The delta is a shifting landmass by nature. It's not built on bedrock but by silt carried south over thousands of years and deposited at the mouth of the river. Over time, it would be eroded by ocean waves and replenished when the Mississippi flooded.

That all changed when engineers in the early 20th century tried to rein in the river. They built levees to control the natural flooding and facilitate development, and the natural cycle of replenishing the land began to break down.

On top of that, oil and gas companies came in behind the levees and started to carve up the marshes to build transportation canals all the way out to the gulf to serve the burgeoning Louisiana energy industry. The longer canals let saltwater into freshwater marshes, killing the vegetation and allowing ocean waves and storm surges closer and closer to the old mud levees protecting the precarious towns and cities set up on thin strips of land.


Without those marshes, cities like New Orleans would be even more vulnerable to storm surges than they are now. The seafood industry would suffer as untold species of animals lose their nurseries. And all the navigation infrastructure in the area, designed for a marsh ecosystem, would become ineffective. The effects could extend all the way to people like duck hunters in Wisconsin, who might find that their prey had nowhere to live for the winter.

Some suggest just blowing up the levees and hoping for the best, but the populations in southern Louisiana find themselves in a difficult situation: The structures they built that allowed development and industry to move in to begin with may now be threatening everything they've built in the marshes. Allowing the Mississippi River to flood naturally is no longer an option.

There could be a way to simulate the river's natural floods without damaging vulnerable communities in places like Plaquemines and Terrebone parishes. According to Aaron Viles, campaign director for the Gulf Restoration Network, a system of freshwater introductions connecting the river back up to the marshes in a way that mimics the river's natural flooding could be enough to stabilize the system.

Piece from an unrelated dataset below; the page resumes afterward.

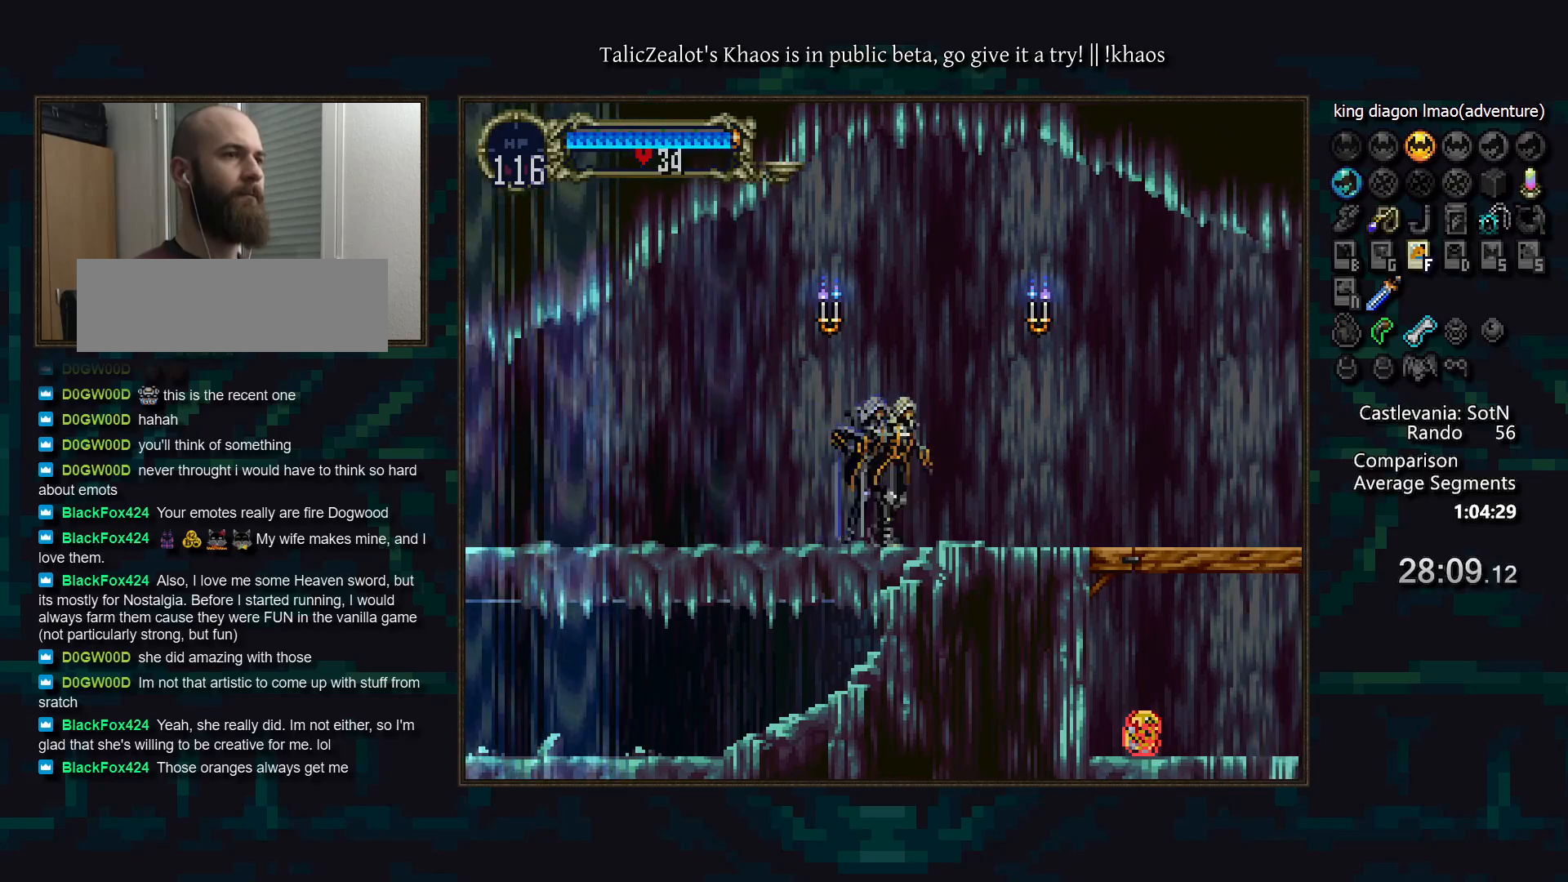
{"keys": [], "events": []}
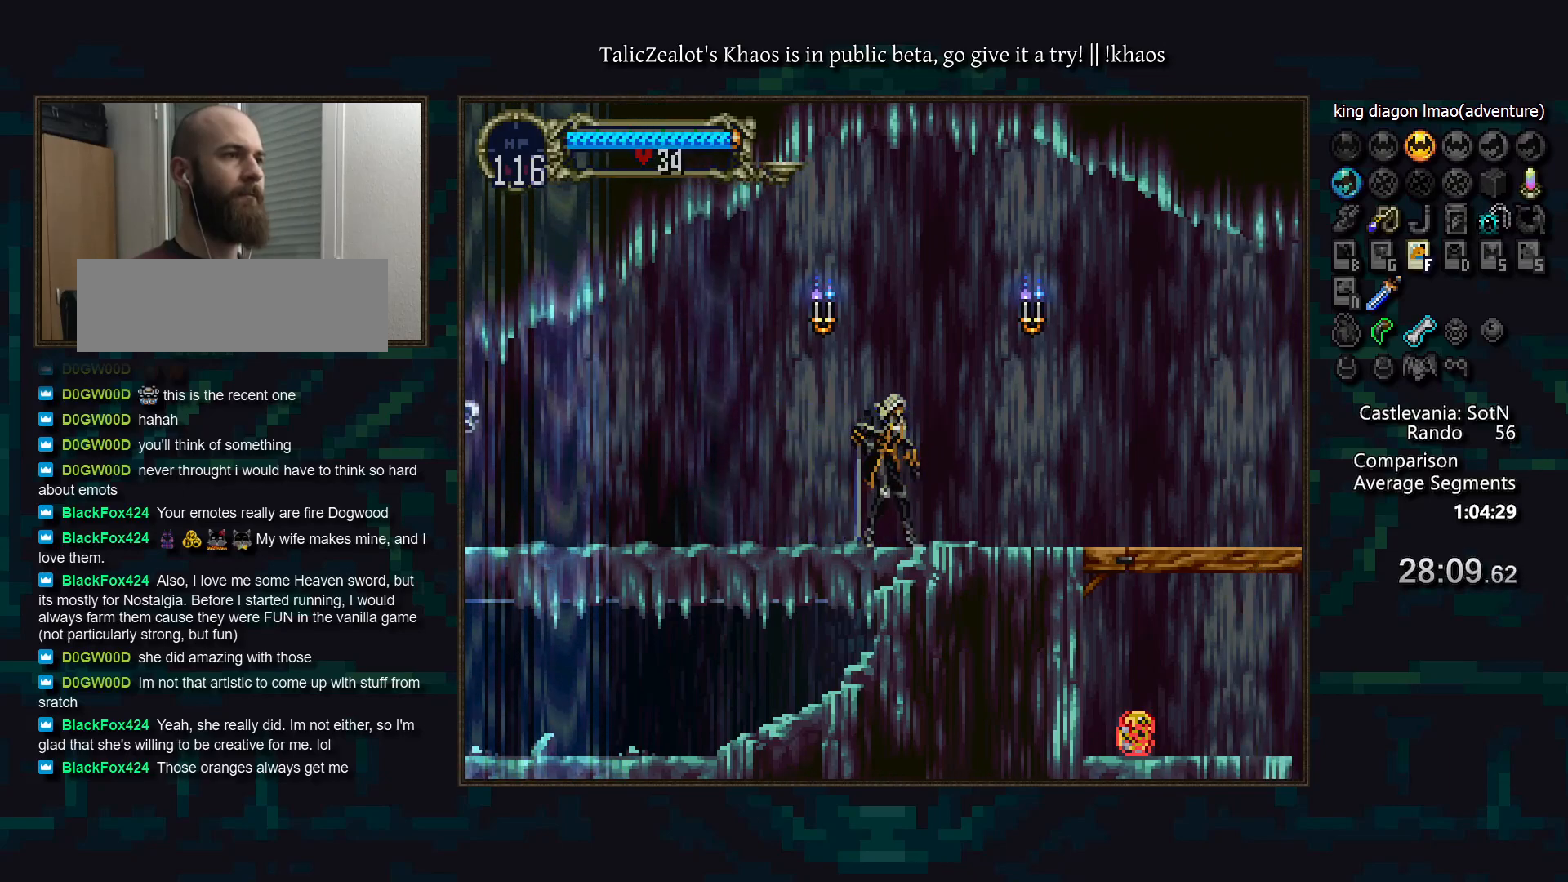
{"keys": [], "events": [[67, "right", "down"], [150, "right", "up"]]}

It would be an expensive proposition, costing as much as $15 billion. In the midst of recession, a plan like that might seem impossible. But some money may soon be made available from a certain unpopular benefactor in the area. Viles hopes that if there is an opportunity to be seized in the BP oil disaster, it's that the money the company pays in fines and penalties could be used to build a system that could keep the Mississippi River delta alive.

"We're seeing historical levels of money coming from legal efforts, and if we don't want that money to disappear into the black hole of the federal coffer, we need to tell Congress that it is only right to stand up and say that it is only right that this area which has been a national sacrifice zone for so long see the bulk of this money put toward recovery," Viles told AOL News.

"I am convinced we can do it. It's not rocket science, but it is river science."